---------- Reading text

An algorithm developed by the St. Petersburg Center for Intellectual Logistics suggests that over the next 12 months there won’t be any significant reduction in the number of lockdowns, easing of the mask regime, or a return to normal existence for most Russians (sibreal.org/a/31046832.html).
The defense ministry isn’t reporting the number of infections in the ranks of the military, but it is reporting the number of those soldiers and sailors who have recovered. So far, that number stands at “more than 26,000,” an indication that even with military discipline, the pandemic has spread through many units (regnum.ru/news/3166335.html).
Today, when Moscow announced the lifting of all restrictions on those who can get the vaccine, consumer affairs chief Anna Popova said that “no fewer than 25 percent” of the population is already immune because it has recovered from the infection. That is less than half the share needed for herd immunity (regnum.ru/news/3166027.html, regnum.ru/news/3165979.html and echo.msk.ru/news/2775528-echo.html).
She added that she expects 20 million Russians will be vaccinated during the first quarter of 2021. If that figure is achieved, the share of the population immune to the disease would still be below 50 percent (znak.com/2021-01-18/golikova_v_pervom_kvartale_etogo_goda_vakcinu_ot_koronavirusa_poluchat_20_mln_chelovek).
Perhaps to boost the chances of Russia reaching that figure, Popova also said that those who have recovered from the coronavirus infection should not hurry to get vaccinated but rather allow others who haven’t been ill to do so first (kp.ru/daily/27227/4354017/). Foreign residents of Russia are still not getting the vaccine (regnum.ru/news/3165565.html
Moscow remains concerned that neither foreign markets nor Russians have much trust in the Russian vaccine. As a result, it has created an international experts council to evaluate Sputnik-5 and the others in order to boost confidence abroad and at home (rosbalt.ru/piter/2021/01/18/1882645.html, vtimes.io/2021/01/18/vaktsinatsiya-doverie-dorozhe-faktov-a2568 and regnum.ru/news/3165911.html).
Experts say that those who do get the vaccine will likely receive anti-covid passports from regional governments if not from Moscow (club-rf.ru/detail/4840). But public outrage appears to have led the Sakhalin authorities to cancel their plans to introduce special badges for people in that category (znak.com/2021-01-18/na_sahaline_peredumali_vydavat_beydzhi_vakcinirovannym_ot_koronavirusa).

--------------------
---------- Record set

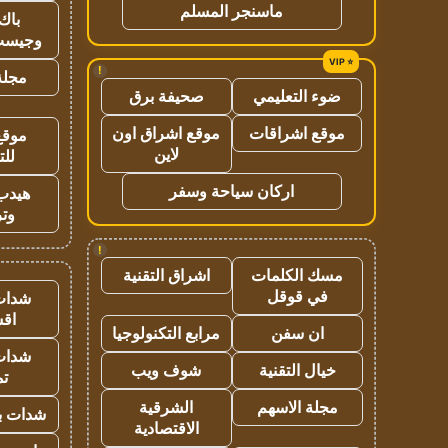
ماسنجر المسلم
باك 
وجيست
!
مجلة 
ضوء التعليمي
صحيفة برق
موقع اشراقات
موقع اشراق اون
موقع
لاين
للت
اركان سياحة وسفر
هيدب
وتر
!
مسك الكلمات
اشراق التقنية
في قوقل
شدات
اق
ان سفن
مرابع التكنولوجيا
شدات
خيال التقنية
شوف ويب
تم
مجلة الاسهم
الشرقية
شدات بب
الاقتصادية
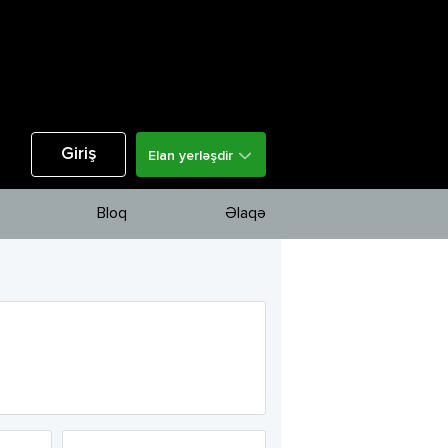
Giriş
Elan yerləşdir
Bloq
Əlaqə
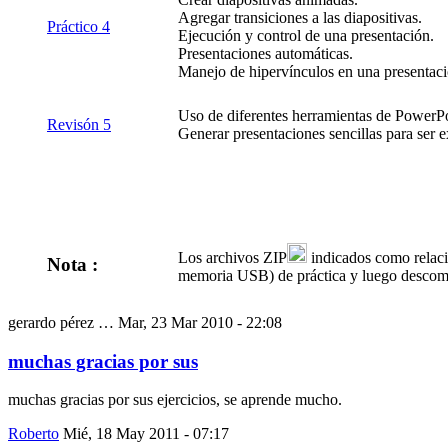
Agregar transiciones a las diapositivas.
Práctico 4
Ejecución y control de una presentación.
Presentaciones automáticas.
Manejo de hipervínculos en una presentaci
Uso de diferentes herramientas de PowerPo
Revisón 5
Generar presentaciones sencillas para ser 
Los archivos ZIP
indicados como relacio
Nota :
memoria USB) de práctica y luego descom
gerardo pérez …
Mar, 23 Mar 2010 - 22:08
muchas gracias por sus
muchas gracias por sus ejercicios, se aprende mucho.
Roberto
Mié, 18 May 2011 - 07:17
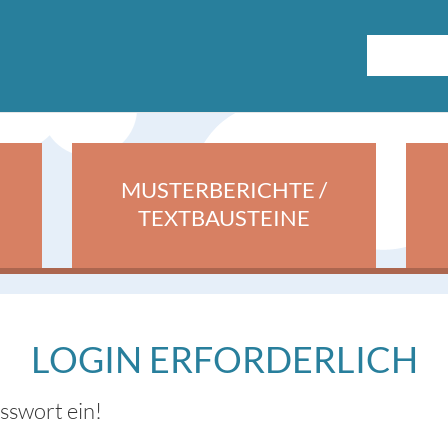
MUSTERBERICHTE /
TEXTBAUSTEINE
LOGIN ERFORDERLICH
asswort ein!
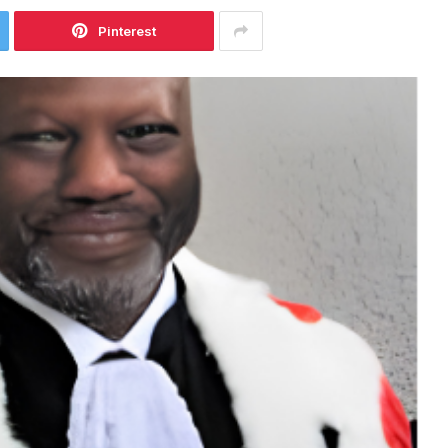
Pinterest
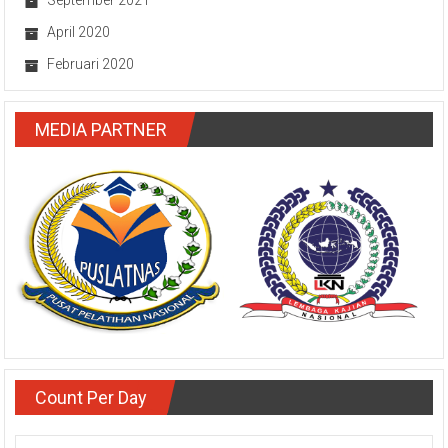
April 2020
Februari 2020
MEDIA PARTNER
Count Per Day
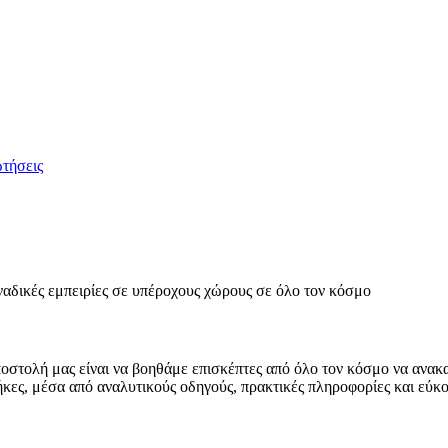
ωτήσεις
ναδικές εμπειρίες σε υπέροχους χώρους σε όλο τον κόσμο
ποστολή μας είναι να βοηθάμε επισκέπτες από όλο τον κόσμο να ανα
κες, μέσα από αναλυτικούς οδηγούς, πρακτικές πληροφορίες και εύκ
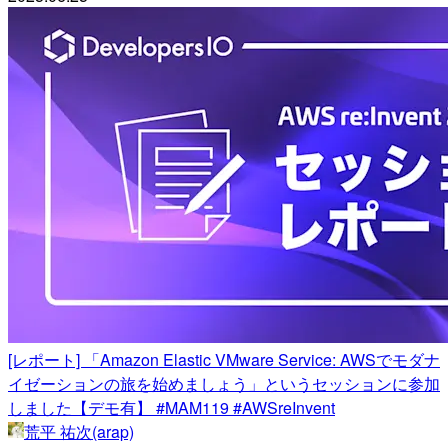
[レポート] 「Amazon Elastic VMware Service: AWSでモダナ
イゼーションの旅を始めましょう」というセッションに参加
しました【デモ有】 #MAM119 #AWSreInvent
荒平 祐次(arap)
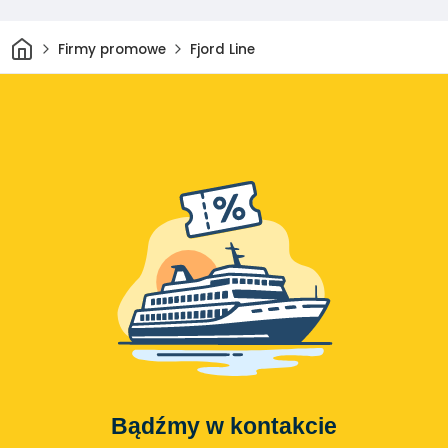
Dom
Firmy promowe
Fjord Line
Bądźmy w kontakcie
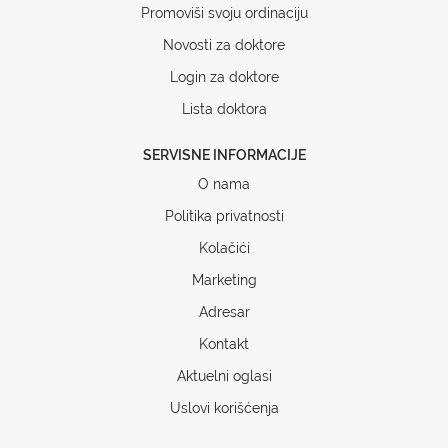
Promoviši svoju ordinaciju
Novosti za doktore
Login za doktore
Lista doktora
SERVISNE INFORMACIJE
O nama
Politika privatnosti
Kolačići
Marketing
Adresar
Kontakt
Aktuelni oglasi
Uslovi korišćenja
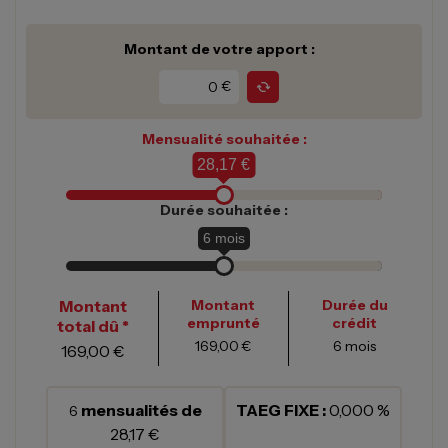
Montant de votre apport :
€
Mensualité souhaitée :
28,17 €
Durée souhaitée :
6
mois
Montant
Montant
Durée du
emprunté
crédit
total dû *
169,00 €
6
mois
169,00 €
mensualités de
TAEG FIXE :
0,000 %
6
28,17 €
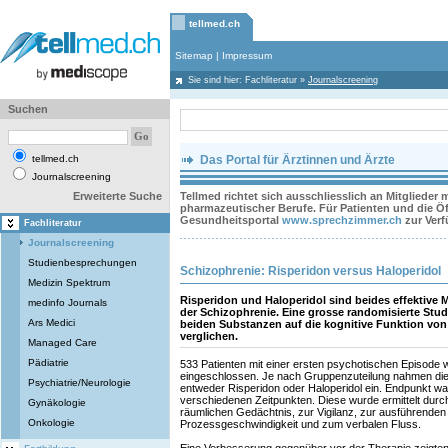
tellmed.ch
Sitemap
|
Impressum
Sie sind hier:
Fachliteratur
»
Journalscreening
Suchen
tellmed.ch
Das Portal für Ärztinnen und Ärzte
Journalscreening
Erweiterte Suche
Tellmed richtet sich ausschliesslich an Mitglieder
pharmazeutischer Berufe. Für Patienten und die Öff
Gesundheitsportal
www.sprechzimmer.ch
zur Ver
Fachliteratur
Journalscreening
Studienbesprechungen
Schizophrenie: Risperidon versus Haloperidol
Medizin Spektrum
Risperidon und Haloperidol sind beides effektiv
medinfo Journals
der Schizophrenie. Eine grosse randomisierte Stud
Ars Medici
beiden Substanzen auf die kognitive Funktion von
verglichen.
Managed Care
Pädiatrie
533 Patienten mit einer ersten psychotischen Episode w
eingeschlossen. Je nach Gruppenzuteilung nahmen die S
Psychiatrie/Neurologie
entweder Risperidon oder Haloperidol ein. Endpunkt war
verschiedenen Zeitpunkten. Diese wurde ermittelt dur
Gynäkologie
räumlichen Gedächtnis, zur Vigilanz, zur ausführenden
Onkologie
Prozessgeschwindigkeit und zum verbalen Fluss.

--------------------

Exercise A -
Answer each question from the pandemic report.
(i) How many recovered soldiers and sailors has the defense ministry reported?
(ii) What share of the population did Anna Popova say is already immune because it has recovered from the infection?
(iii) Which authorities canceled plans to introduce special badges for vaccinated people?
Exercise B -
Set down the part of the pandemic report that opens with the words containing "An algorithm developed" and closes with "many units (regnum.ru/news/3166335.html).", copying it precisely.
Exercise C -
Write the next part of the pandemic report, continuing after its last sentence.

Written answer A -
(i) More than 26,000.
(ii) No fewer than 25 percent.
(iii) The Sakhalin authorities.

Written answer B -
An algorithm developed by the St. Petersburg Center for Intellectual Logistics suggests that over the next 12 months there won’t be any significant reduction in the number of lockdowns, easing of the mask regime, or a return to normal existence for most Russians (sibreal.org/a/31046832.html).
The defense ministry isn’t reporting the number of infections in the ranks of the military, but it is reporting the number of those soldiers and sailors who have recovered. So far, that number stands at “more than 26,000,” an indication that even with military discipline, the pandemic has spread through many units (regnum.ru/news/3166335.html).

Written answer C -
On the economic front, industries reported that Russian airlines had varied only half as many people in 2020 as in 2019, that clothing purchases fell by 25 percent and that foreign earnings from the sale of gas had fallen 40 percent year on year (kommersant.ru/doc/4652888, krizis-kopilka.ru/archives/83119 and lenta.ru/news/2021/01/18/neft/).
Economists are warning that it will be difficult to track any recovery in Russia’s GDP because there is so little agreement on just how much it fell during 2020, with the government having one figure and experts another and much larger one (profile.ru/economy/kak-rossijskaya-ekonomika-budet-opravlyatsya-ot-posledstvij-koronakrizisa-590264/).
Meanwhile, in other pandemic-related developments in Russia today,
· Foreign Minister Sergey Lavrov announced he had fully recovered from the infection (regnum.ru/news/3165965.html).
· Registration statistics suggest that the number of marriages in Russia fell sharply because of the pandemic (regnum.ru/news/3165652.html).
· The United Arab Emirates has begun providing direct assistance to Chechnya to help it combat the coronavirus pandemic (regnum.ru/news/3165591.html).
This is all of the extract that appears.